Some students, advocacy and civil liberties groups feel that lost among the debate between “parental rights” and “transgender rights” is the fact that many students might not have parental support, and feel forced to maintain an identity that doesn’t fit them.

“It is going to cause a greater mental health crisis among transgender youth, which is a group of people who already are experiencing incredibly drastic mental health effects,” Balleisen said.

Students worry about health, support

Transgender students with families who rejected their identities have reported a 42.3% suicide attempt rate and 26.3% reported substance abuse to cope with discrimination based on their identity, according to a study published through LGBT Health.

“They’re going to force students to lose whatever safe spaces they had in their schools,” Balleisen said. “They can’t trust those schools won’t out them to their parents.”

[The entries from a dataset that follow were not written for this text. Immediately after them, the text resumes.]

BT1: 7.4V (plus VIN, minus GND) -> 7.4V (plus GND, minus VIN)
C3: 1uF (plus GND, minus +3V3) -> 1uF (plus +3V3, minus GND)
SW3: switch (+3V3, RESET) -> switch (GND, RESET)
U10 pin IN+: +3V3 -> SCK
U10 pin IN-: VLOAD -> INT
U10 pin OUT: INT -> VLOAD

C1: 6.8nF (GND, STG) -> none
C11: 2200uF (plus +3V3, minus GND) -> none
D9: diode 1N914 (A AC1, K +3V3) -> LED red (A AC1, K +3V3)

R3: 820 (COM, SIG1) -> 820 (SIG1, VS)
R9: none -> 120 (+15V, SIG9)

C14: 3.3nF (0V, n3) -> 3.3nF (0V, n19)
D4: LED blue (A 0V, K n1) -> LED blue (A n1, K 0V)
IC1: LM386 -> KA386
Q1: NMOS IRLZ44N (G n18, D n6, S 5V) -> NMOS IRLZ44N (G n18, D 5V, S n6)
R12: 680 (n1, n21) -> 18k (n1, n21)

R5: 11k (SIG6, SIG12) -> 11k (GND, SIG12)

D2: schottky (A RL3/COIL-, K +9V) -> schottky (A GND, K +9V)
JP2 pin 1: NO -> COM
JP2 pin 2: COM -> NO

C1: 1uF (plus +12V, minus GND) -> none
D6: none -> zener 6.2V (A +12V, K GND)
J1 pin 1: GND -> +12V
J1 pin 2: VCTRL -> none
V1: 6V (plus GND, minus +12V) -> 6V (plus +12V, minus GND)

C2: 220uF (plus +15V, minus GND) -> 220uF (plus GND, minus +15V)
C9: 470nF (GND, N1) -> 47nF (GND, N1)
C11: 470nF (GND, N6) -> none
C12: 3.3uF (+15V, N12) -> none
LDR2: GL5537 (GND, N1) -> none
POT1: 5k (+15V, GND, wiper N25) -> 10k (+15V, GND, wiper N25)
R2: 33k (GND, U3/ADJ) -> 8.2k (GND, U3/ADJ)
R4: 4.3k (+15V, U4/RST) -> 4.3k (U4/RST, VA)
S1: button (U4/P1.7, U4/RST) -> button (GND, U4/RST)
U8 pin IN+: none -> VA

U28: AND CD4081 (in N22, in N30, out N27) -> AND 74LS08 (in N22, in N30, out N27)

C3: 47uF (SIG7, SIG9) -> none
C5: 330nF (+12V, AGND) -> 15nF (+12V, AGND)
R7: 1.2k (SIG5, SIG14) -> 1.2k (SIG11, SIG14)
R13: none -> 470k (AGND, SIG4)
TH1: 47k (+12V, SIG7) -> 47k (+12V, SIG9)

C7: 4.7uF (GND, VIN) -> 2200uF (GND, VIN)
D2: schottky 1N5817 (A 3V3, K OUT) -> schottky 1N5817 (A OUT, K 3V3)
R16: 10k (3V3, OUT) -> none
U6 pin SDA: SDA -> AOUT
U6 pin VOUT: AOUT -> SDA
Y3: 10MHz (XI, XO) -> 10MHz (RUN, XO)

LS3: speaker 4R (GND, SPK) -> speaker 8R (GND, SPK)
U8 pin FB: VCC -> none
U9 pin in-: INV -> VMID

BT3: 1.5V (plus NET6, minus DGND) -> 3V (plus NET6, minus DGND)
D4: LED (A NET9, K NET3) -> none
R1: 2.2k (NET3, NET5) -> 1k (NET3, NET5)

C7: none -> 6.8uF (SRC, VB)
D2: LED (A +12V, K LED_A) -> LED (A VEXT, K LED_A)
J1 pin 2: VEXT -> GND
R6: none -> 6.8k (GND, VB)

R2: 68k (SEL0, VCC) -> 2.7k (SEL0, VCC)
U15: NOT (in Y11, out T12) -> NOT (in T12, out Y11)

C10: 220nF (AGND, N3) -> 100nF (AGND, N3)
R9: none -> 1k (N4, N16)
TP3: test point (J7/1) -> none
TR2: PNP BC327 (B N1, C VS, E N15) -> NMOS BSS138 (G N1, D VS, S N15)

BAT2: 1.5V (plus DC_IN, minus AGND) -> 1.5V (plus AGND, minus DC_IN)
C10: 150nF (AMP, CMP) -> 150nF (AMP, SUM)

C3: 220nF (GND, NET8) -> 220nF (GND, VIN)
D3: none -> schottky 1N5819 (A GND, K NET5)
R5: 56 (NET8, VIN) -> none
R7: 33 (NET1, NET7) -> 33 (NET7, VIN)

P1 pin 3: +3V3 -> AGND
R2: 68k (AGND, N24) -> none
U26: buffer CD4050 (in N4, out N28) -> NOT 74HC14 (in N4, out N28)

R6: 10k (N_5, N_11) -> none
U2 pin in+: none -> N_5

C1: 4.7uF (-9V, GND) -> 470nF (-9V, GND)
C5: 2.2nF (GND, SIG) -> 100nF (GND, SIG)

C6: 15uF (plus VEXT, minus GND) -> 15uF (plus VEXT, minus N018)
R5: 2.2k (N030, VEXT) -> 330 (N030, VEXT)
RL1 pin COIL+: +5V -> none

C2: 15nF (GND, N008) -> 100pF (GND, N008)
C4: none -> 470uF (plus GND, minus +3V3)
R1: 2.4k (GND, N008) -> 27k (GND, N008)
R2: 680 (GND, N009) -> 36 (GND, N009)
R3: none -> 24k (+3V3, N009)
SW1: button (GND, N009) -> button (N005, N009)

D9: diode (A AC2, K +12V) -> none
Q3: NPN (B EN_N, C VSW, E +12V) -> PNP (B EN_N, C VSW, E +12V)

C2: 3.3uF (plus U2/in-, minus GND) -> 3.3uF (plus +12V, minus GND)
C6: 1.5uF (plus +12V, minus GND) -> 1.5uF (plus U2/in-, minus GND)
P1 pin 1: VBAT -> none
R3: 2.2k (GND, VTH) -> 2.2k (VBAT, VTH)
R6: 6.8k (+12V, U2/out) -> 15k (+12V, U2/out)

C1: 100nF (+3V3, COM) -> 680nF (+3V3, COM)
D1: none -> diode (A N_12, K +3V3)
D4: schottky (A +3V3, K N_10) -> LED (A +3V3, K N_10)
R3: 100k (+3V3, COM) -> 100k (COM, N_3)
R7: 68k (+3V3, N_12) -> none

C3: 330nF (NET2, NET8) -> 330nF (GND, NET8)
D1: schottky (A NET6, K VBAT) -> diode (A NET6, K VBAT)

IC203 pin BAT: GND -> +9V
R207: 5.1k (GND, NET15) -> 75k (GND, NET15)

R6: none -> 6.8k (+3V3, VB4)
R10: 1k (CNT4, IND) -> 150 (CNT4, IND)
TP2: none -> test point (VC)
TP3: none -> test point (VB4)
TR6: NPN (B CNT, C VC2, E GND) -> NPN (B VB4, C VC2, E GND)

Pride Liberation launched a social media campaign last month to pressure state and local leaders against policies that restrict transgender rights. The group has about 600 members, according to Balleisen, and encouraged more students to join through its social media channels.

Other groups are also focused on providing support to students.

Students whose identity could be outed to unsupportive families are a top concern, according to Ariana Hamidi, director of outreach and support programs at Side by Side VA. The organization has a youth-centered, LGBTQ focus. Side by Side offers counseling and support groups, and also has an education team that helps students create school clubs.

“It’s basically allowing for discrimination to happen in some areas and allowing for bullying to happen to young people,” Hamidi said.

The old guidelines encouraged school administrators to take steps to designate gender-inclusive or single-user restrooms and stated that students should use restrooms and locker rooms that aligned with gender identity. Students now must use bathrooms based on sex at birth instead of gender identity and must have parental permission to prove eligibility to access alternative facilities.

The usage of bathrooms based on sex at birth previously led to a lawsuit in 2021 when Hanover County refused to adopt the old model policies. The lawsuit was still pending last year. The American Civil Liberties Union, which filed the suit, provides help through legal action and asks those who oppose the policies to take their Pride Pledge for action opportunities and updates on the model policies.

Parents who oppose the new policies should reach out directly to local school board members to advocate against its adoption, according to Hamidi.

School boards in Amherst, Arlington, Fairfax, and Prince William counties voted to not adopt the new model policies. Richmond Public Schools Superintendent Jason Kamras urged the RPS school board to refrain from adopting the new policies. The Virginia Beach school board initially declined to adopt the policies but has now implemented a new requirement for parental consent to allow a student to use a different name or pronouns.

“We’re very concerned and many of our youth are very concerned,” Hamidi said. “It’s a very triggering situation for a lot of our youth, they don’t feel safe in schools as is.”